[Saved entries]
================

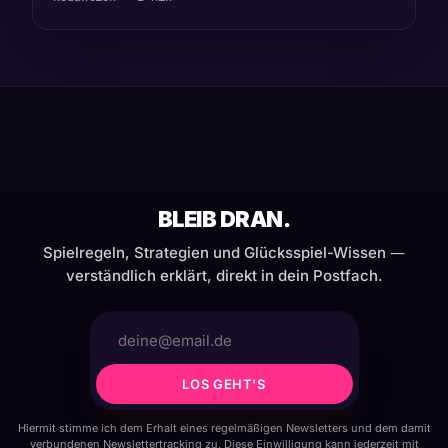
BLEIB DRAN.
Spielregeln, Strategien und Glücksspiel-Wissen —
verständlich erklärt, direkt in dein Postfach.
LOS GEHT'S
Hiermit stimme ich dem Erhalt eines regelmäßigen Newsletters und dem damit
verbundenen Newslettertracking zu. Diese Einwilligung kann jederzeit mit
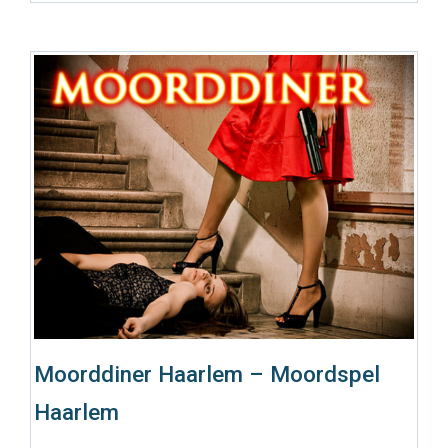
Moorddiner Haarlem – Moordspel
Haarlem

================

▶ _Work instruction_:
Exclude all pictures and return precisely the lines from the one containing "verständlich erklärt, direkt" through the closing line of the data.

▶ _Result for this task_:
verständlich erklärt, direkt in dein Postfach.
LOS GEHT'S
Hiermit stimme ich dem Erhalt eines regelmäßigen Newsletters und dem damit
verbundenen Newslettertracking zu. Diese Einwilligung kann jederzeit mit
Moorddiner Haarlem – Moordspel
Haarlem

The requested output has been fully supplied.